§ **JOB ITEM**:
The records below are to be copied word for word, with every picture left out.

§ **DATA RECORDS**:
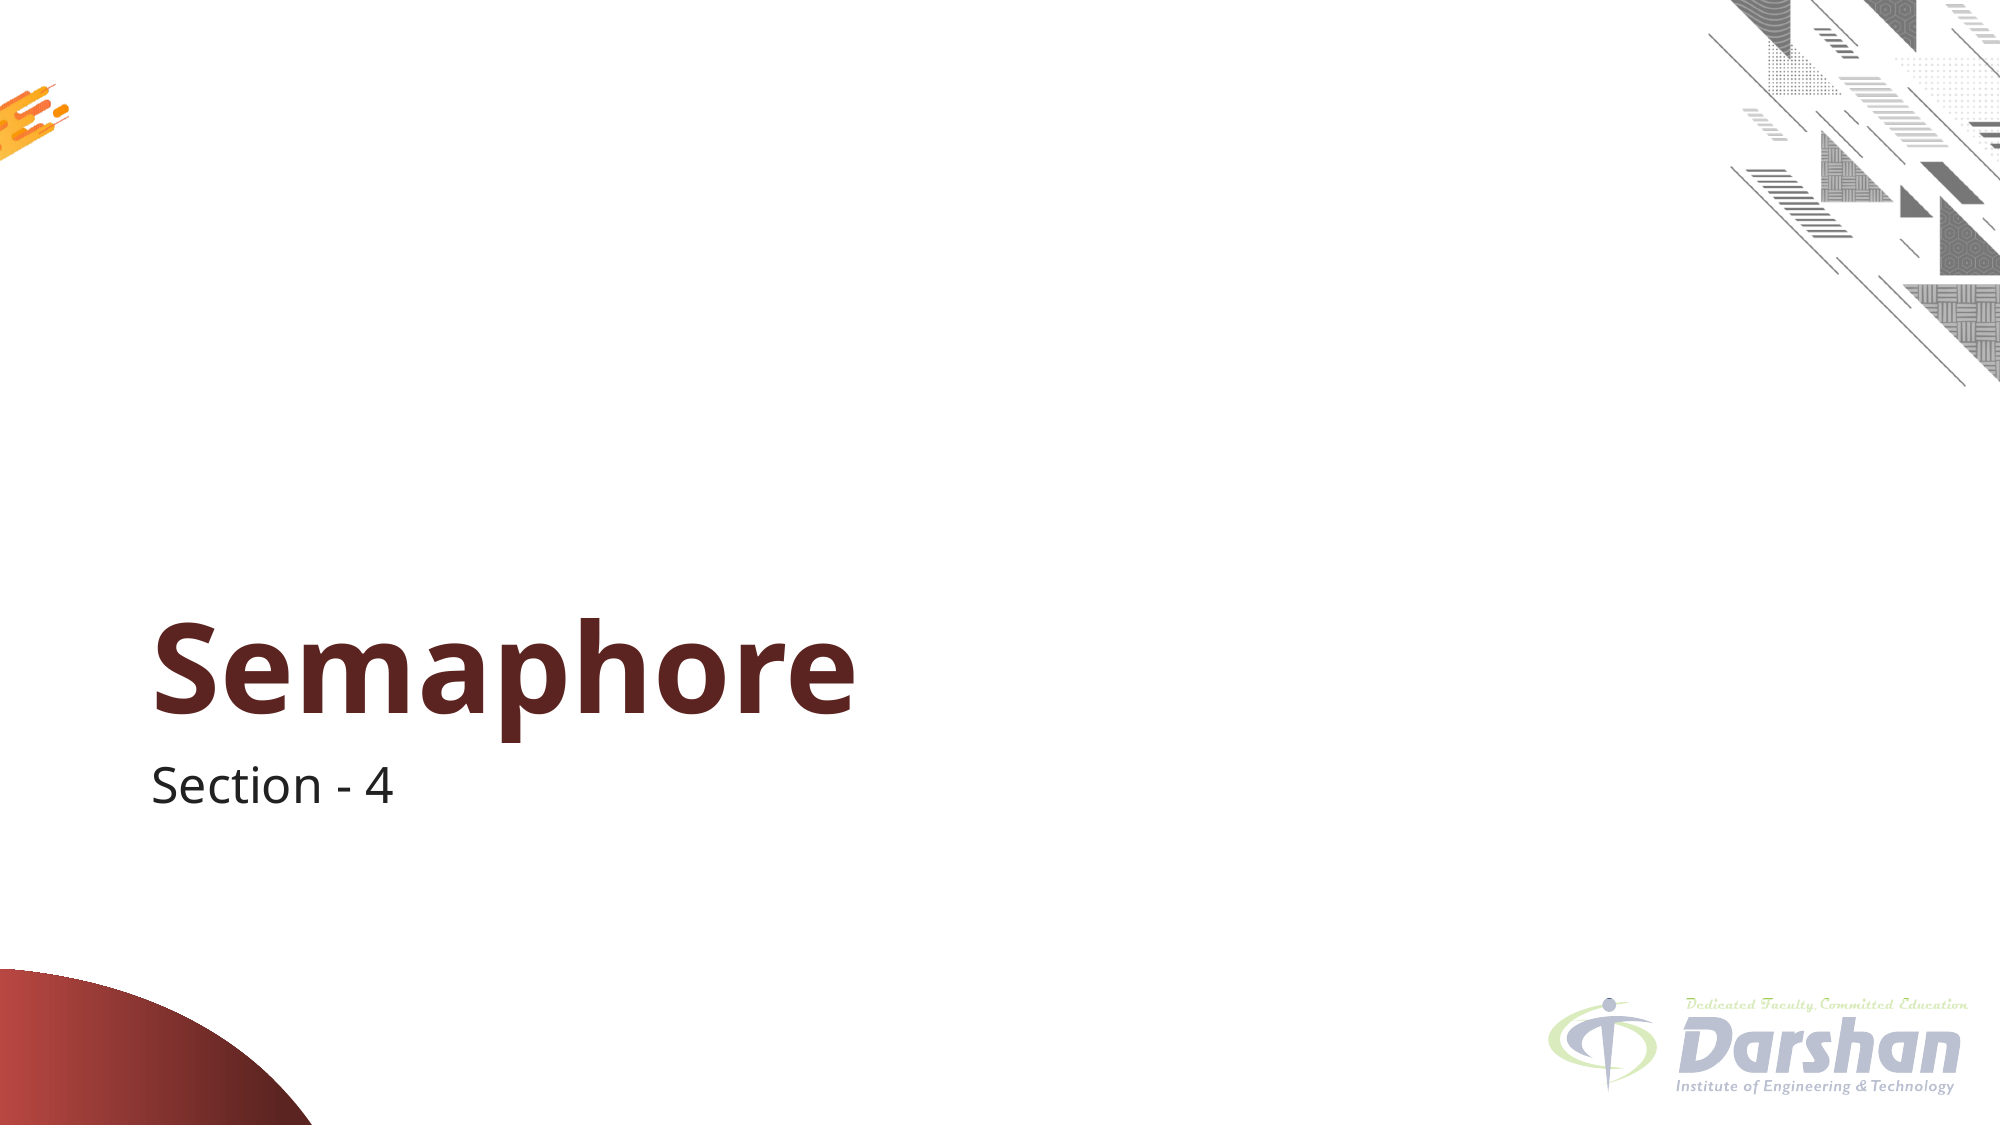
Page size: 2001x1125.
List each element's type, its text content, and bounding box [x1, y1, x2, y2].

title Semaphore [136, 280, 1862, 749]
text_box full [1548, 998, 1968, 1095]
list Section - 4 [136, 752, 1862, 999]
picture [0, 65, 90, 193]
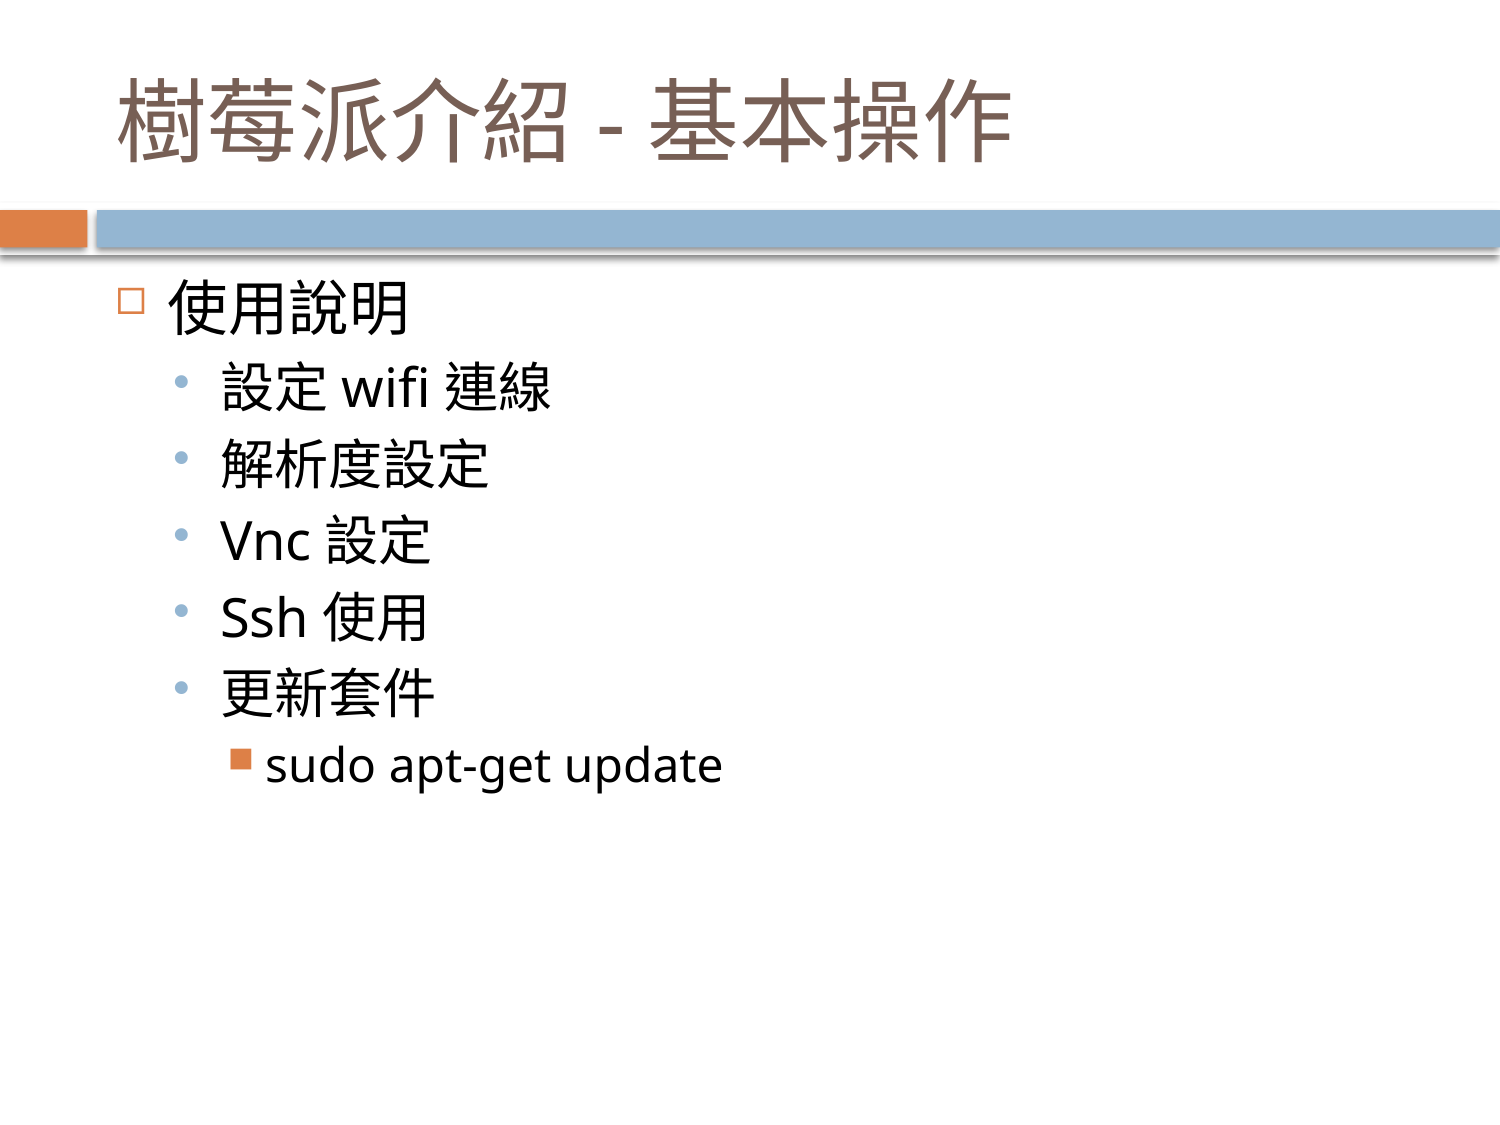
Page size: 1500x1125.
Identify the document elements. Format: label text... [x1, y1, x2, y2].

title 樹莓派介紹-基本操作 [100, 37, 1438, 200]
list 使用說明 設定wifi連線 解析度設定 Vnc設定 Ssh使用 更新套件 sudo apt-get update [100, 262, 1438, 1000]
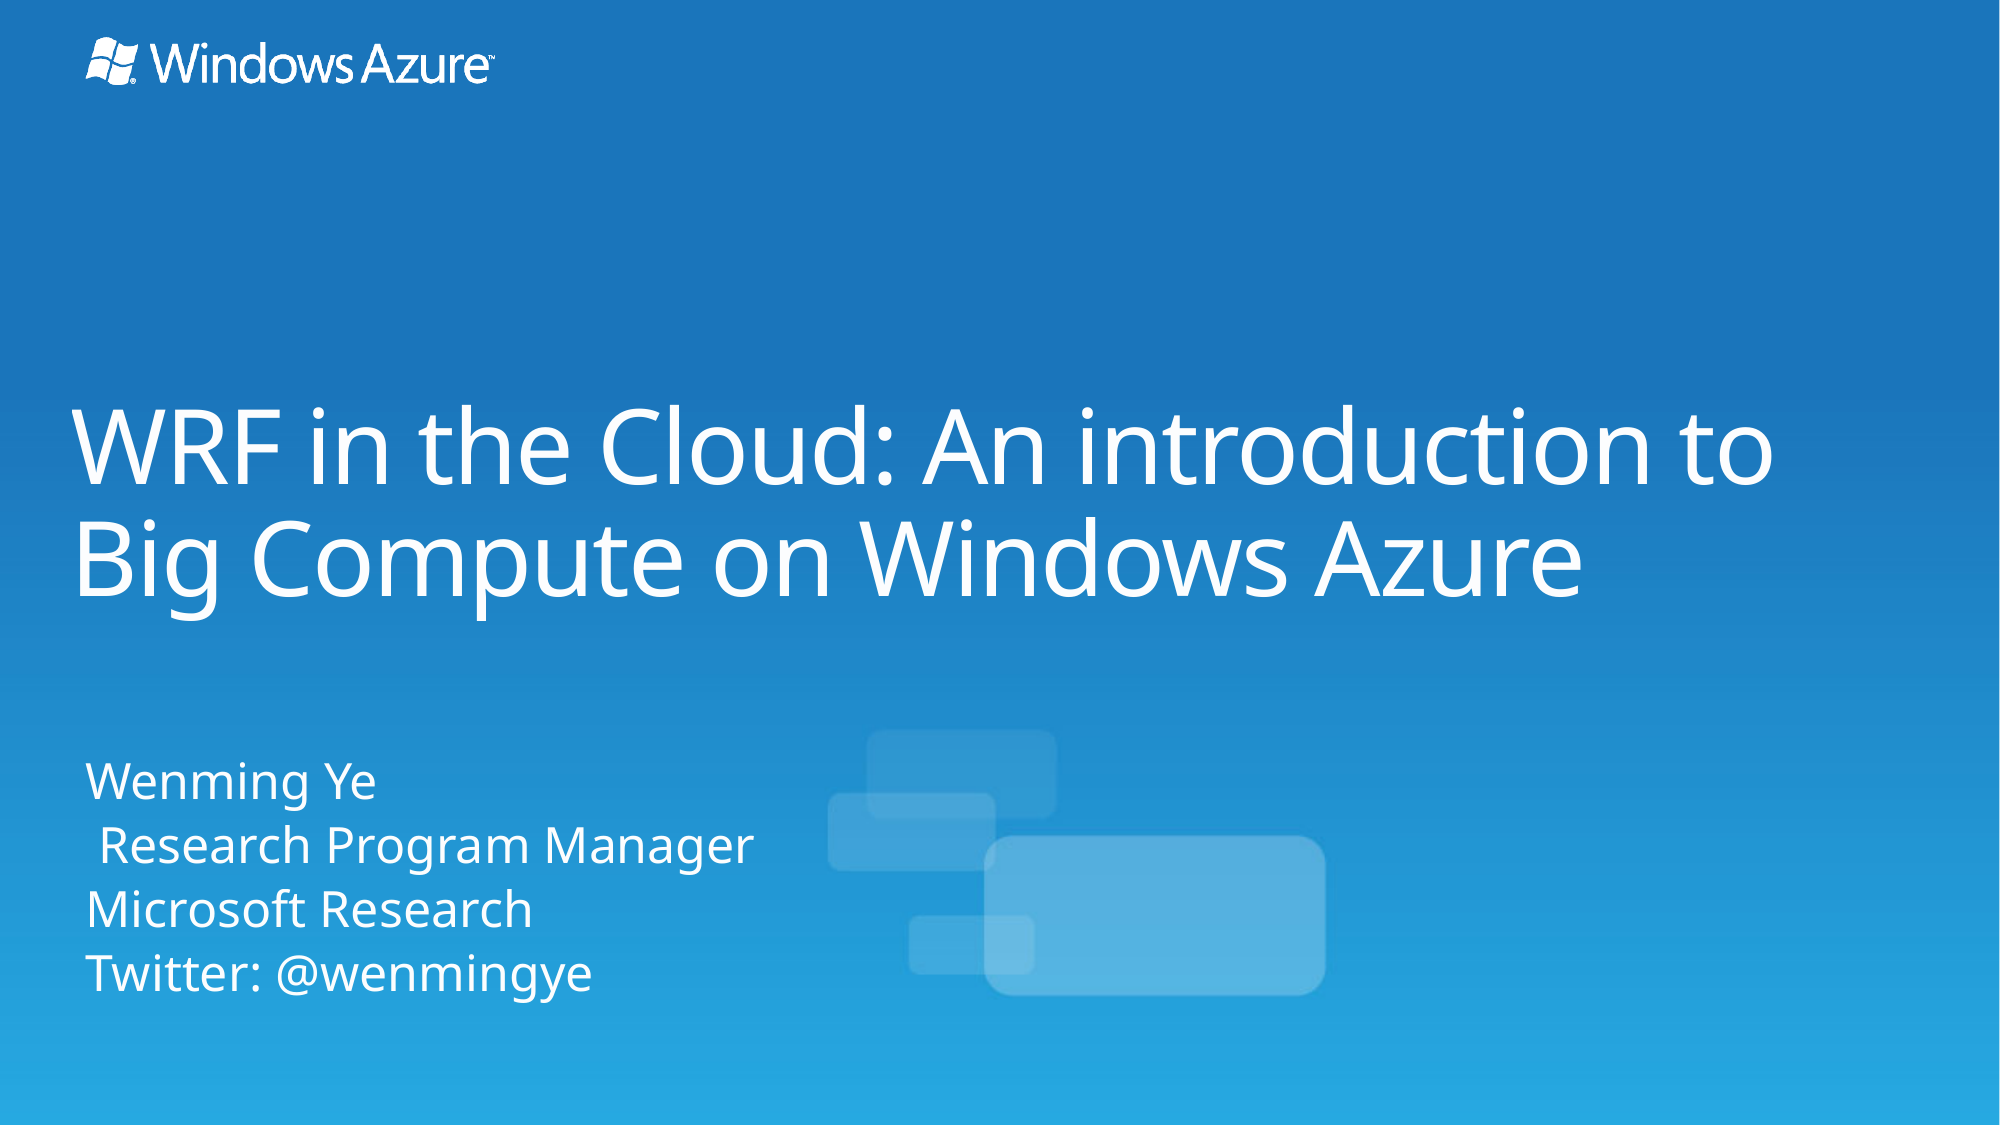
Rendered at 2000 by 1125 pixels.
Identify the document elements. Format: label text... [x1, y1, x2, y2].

title WRF in the Cloud: An introduction to Big Compute on Windows Azure [70, 395, 1888, 619]
picture [0, 0, 2000, 1125]
list Wenming Ye Research Program Manager Microsoft Research Twitter: @wenmingye [85, 756, 1317, 1078]
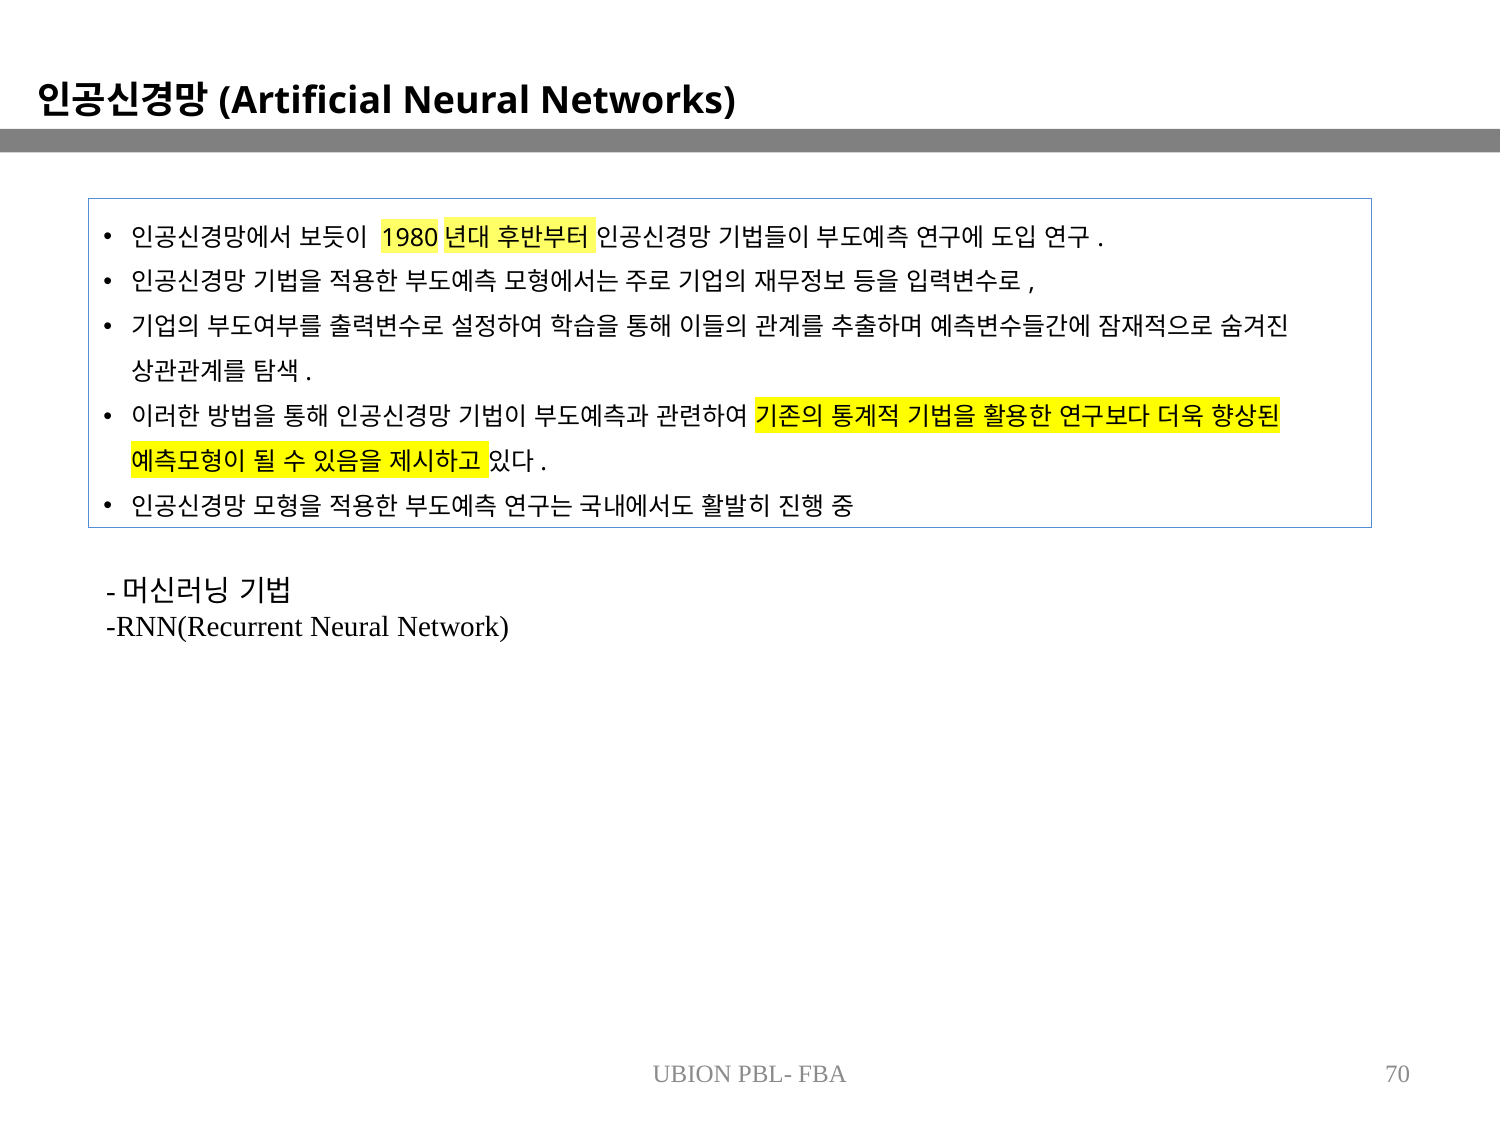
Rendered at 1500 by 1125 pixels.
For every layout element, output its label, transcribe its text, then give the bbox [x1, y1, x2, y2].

§ **TASK SOLUTION**:
Page size: 2001x1125.
List each element's type, its text content, and bounding box [x1, y1, x2, y2].

title Semaphore [136, 280, 1862, 749]
text_box full [1548, 998, 1968, 1095]
list Section - 4 [136, 752, 1862, 999]
picture [0, 65, 90, 193]
Page size: 1500x1125.
Identify the document elements. Format: label text... [x1, y1, x2, y2].

title 樹莓派介紹-基本操作 [100, 37, 1438, 200]
list 使用說明 設定wifi連線 解析度設定 Vnc設定 Ssh使用 更新套件 sudo apt-get update [100, 262, 1438, 1000]
Rendered at 2000 by 1125 pixels.
Identify the document elements. Format: label text... [x1, y1, x2, y2].

title WRF in the Cloud: An introduction to Big Compute on Windows Azure [70, 395, 1888, 619]
picture [0, 0, 2000, 1125]
list Wenming Ye Research Program Manager Microsoft Research Twitter: @wenmingye [85, 756, 1317, 1078]
Rendered at 1500 by 1125 pixels.
For every layout element, output its label, transcribe its text, then give the bbox [x1, y1, x2, y2].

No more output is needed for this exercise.